** Problem description **
Copy out verbatim the part of the entries below that opens with the line containing "Lines per view: lens" and closes with the line containing "0.263430, -0.151986, 0.776057]]", both lines included.

** Supplied entries **
※

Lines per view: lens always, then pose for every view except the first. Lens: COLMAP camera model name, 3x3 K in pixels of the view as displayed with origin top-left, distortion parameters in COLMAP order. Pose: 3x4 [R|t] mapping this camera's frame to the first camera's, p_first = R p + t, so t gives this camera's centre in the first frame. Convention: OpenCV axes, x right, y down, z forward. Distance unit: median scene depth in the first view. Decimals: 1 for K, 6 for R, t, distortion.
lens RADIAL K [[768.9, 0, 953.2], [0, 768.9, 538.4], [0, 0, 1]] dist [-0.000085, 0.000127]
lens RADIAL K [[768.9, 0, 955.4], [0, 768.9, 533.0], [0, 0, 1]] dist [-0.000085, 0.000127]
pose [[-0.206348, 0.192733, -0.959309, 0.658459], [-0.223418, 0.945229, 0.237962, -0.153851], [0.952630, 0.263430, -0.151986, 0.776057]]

※

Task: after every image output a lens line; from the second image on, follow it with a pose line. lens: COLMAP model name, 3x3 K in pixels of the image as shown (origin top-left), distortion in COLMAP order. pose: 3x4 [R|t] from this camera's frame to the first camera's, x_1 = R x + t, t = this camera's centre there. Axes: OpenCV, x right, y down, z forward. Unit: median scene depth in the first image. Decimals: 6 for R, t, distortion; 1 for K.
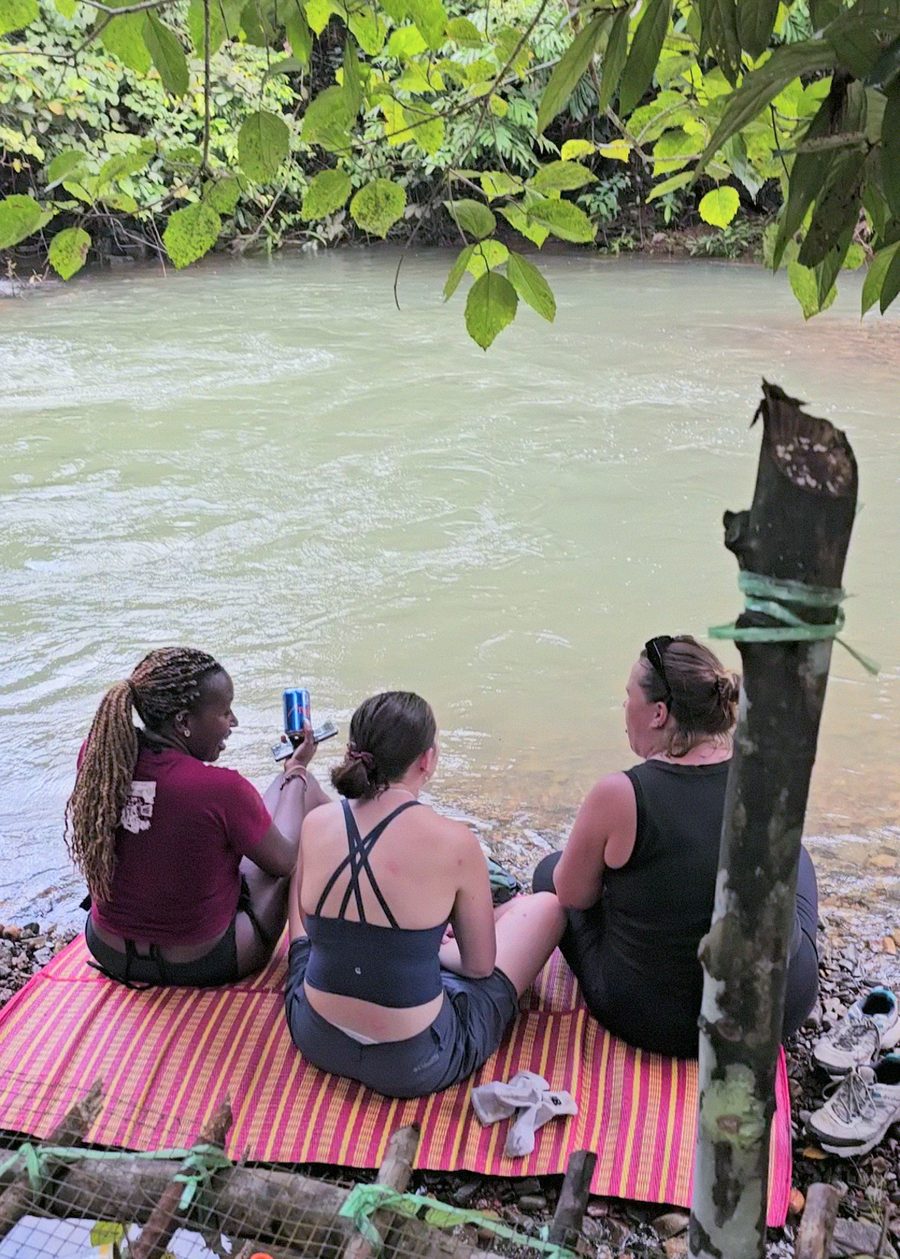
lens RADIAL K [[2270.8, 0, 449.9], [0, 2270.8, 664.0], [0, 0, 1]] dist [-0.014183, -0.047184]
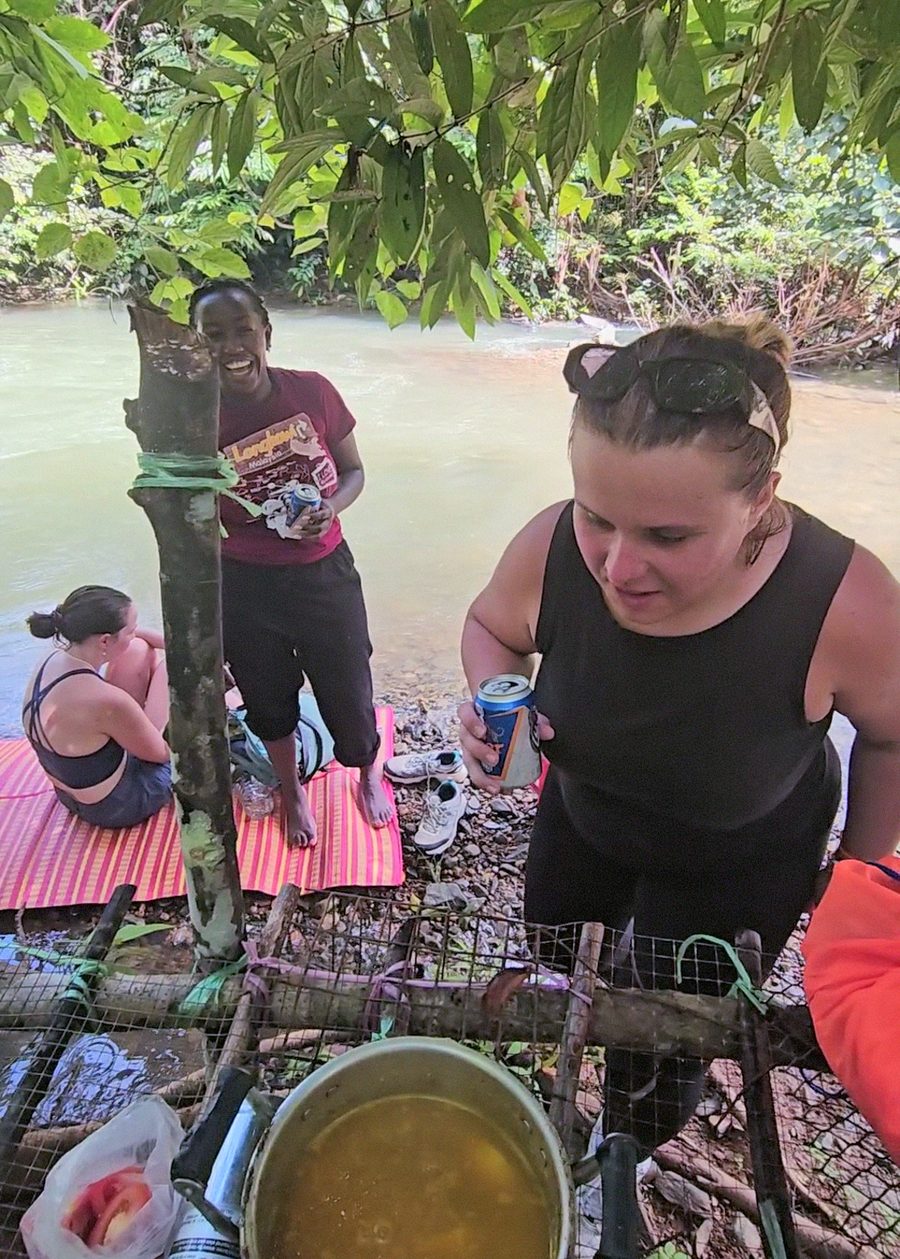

※

** Answer section **
Lines per view: lens always, then pose for every view except the first. Lens: COLMAP camera model name, 3x3 K in pixels of the view as displayed with origin top-left, distortion parameters in COLMAP order. Pose: 3x4 [R|t] mapping this camera's frame to the first camera's, p_first = R p + t, so t gives this camera's centre in the first frame. Convention: OpenCV axes, x right, y down, z forward. Distance unit: median scene depth in the first view. Decimals: 1 for K, 6 for R, t, distortion.
lens RADIAL K [[768.9, 0, 953.2], [0, 768.9, 538.4], [0, 0, 1]] dist [-0.000085, 0.000127]
lens RADIAL K [[768.9, 0, 955.4], [0, 768.9, 533.0], [0, 0, 1]] dist [-0.000085, 0.000127]
pose [[-0.206348, 0.192733, -0.959309, 0.658459], [-0.223418, 0.945229, 0.237962, -0.153851], [0.952630, 0.263430, -0.151986, 0.776057]]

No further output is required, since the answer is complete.